# EXERCISE:
Each line of the material must be reproduced exactly; pictures stay out.

# SOURCE DATA:
****

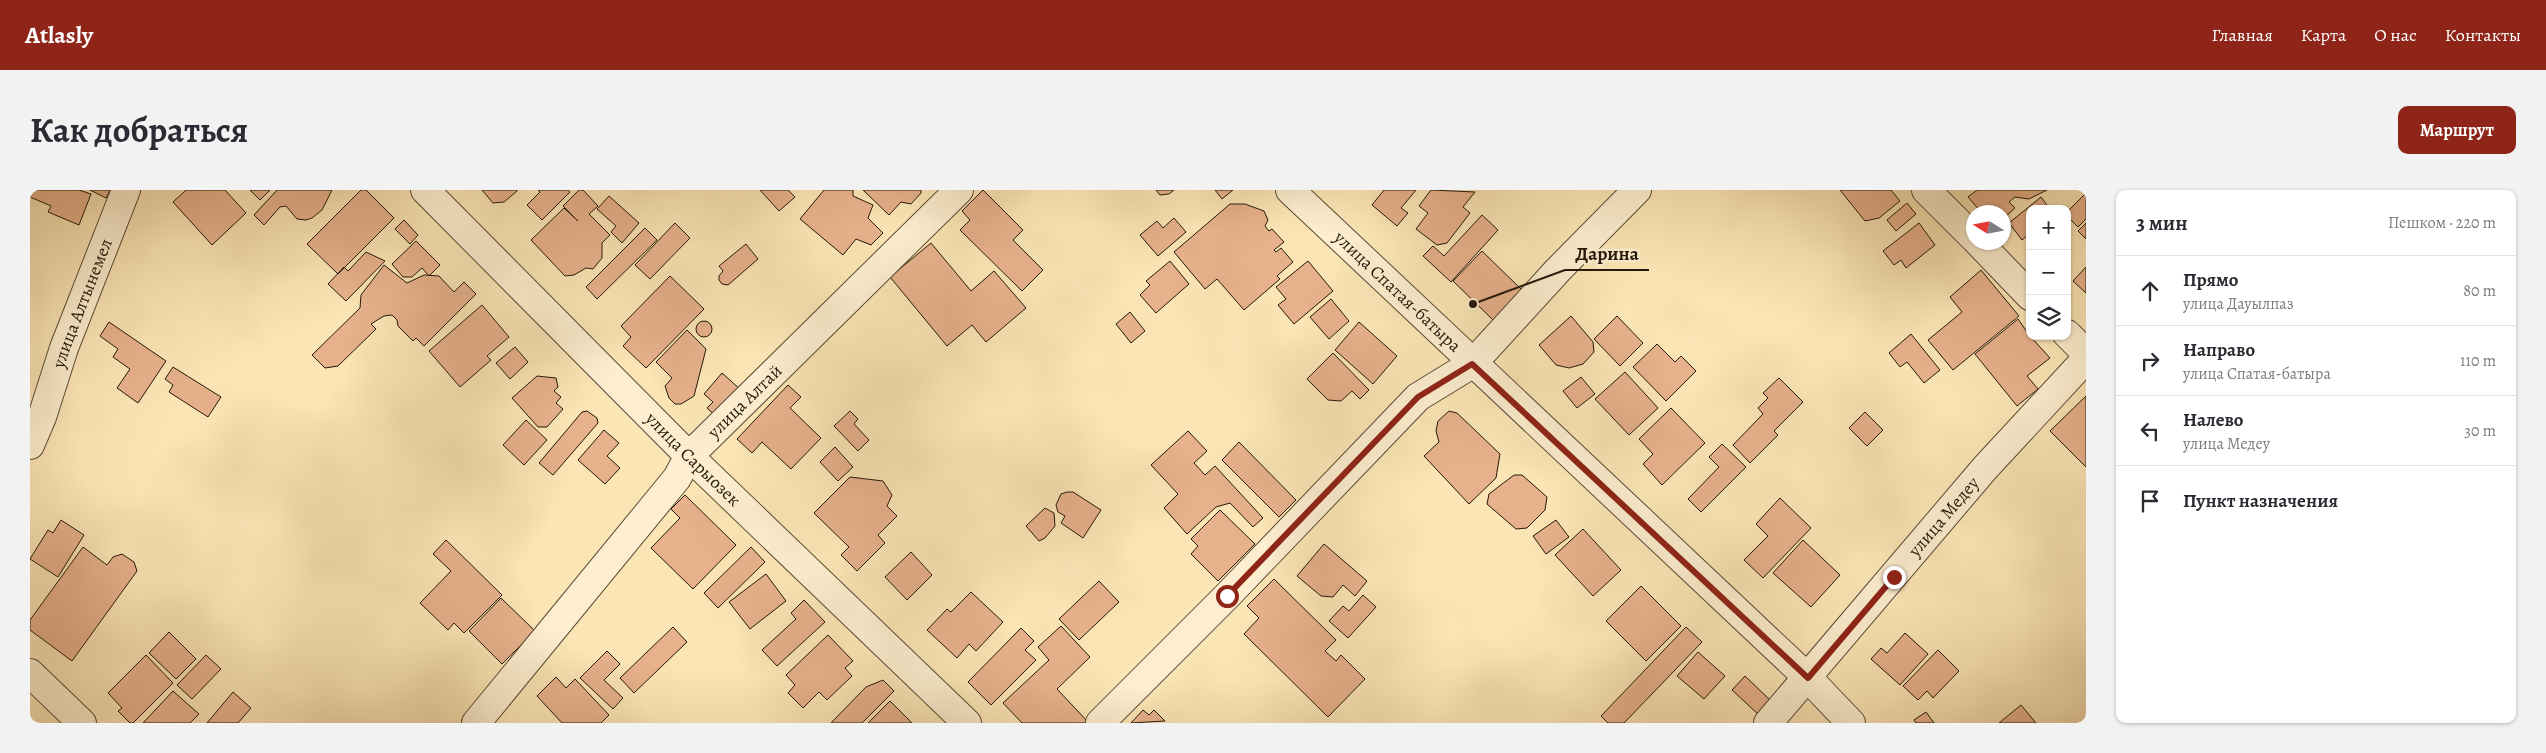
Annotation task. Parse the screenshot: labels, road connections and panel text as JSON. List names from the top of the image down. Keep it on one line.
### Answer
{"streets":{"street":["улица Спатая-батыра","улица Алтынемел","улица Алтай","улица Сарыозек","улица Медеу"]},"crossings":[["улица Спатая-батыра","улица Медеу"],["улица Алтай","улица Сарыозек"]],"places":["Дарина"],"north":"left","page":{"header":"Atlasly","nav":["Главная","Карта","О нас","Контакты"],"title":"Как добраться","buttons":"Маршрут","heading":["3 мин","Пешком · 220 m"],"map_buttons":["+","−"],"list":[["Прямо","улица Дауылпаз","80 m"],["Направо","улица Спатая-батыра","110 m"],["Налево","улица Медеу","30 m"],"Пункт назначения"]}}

****

# TASK RESPONSE:
Annotation task. Parse the screenshot: labels, road connections and panel text as JSON. List names from the top of the image down. Keep it on one line.
### Answer
{"streets":{"street":["улица Спатая-батыра","улица Алтынемел","улица Алтай","улица Сарыозек","улица Медеу"]},"crossings":[["улица Спатая-батыра","улица Медеу"],["улица Алтай","улица Сарыозек"]],"places":["Дарина"],"north":"left","page":{"header":"Atlasly","nav":["Главная","Карта","О нас","Контакты"],"title":"Как добраться","buttons":"Маршрут","heading":["3 мин","Пешком · 220 m"],"map_buttons":["+","−"],"list":[["Прямо","улица Дауылпаз","80 m"],["Направо","улица Спатая-батыра","110 m"],["Налево","улица Медеу","30 m"],"Пункт назначения"]}}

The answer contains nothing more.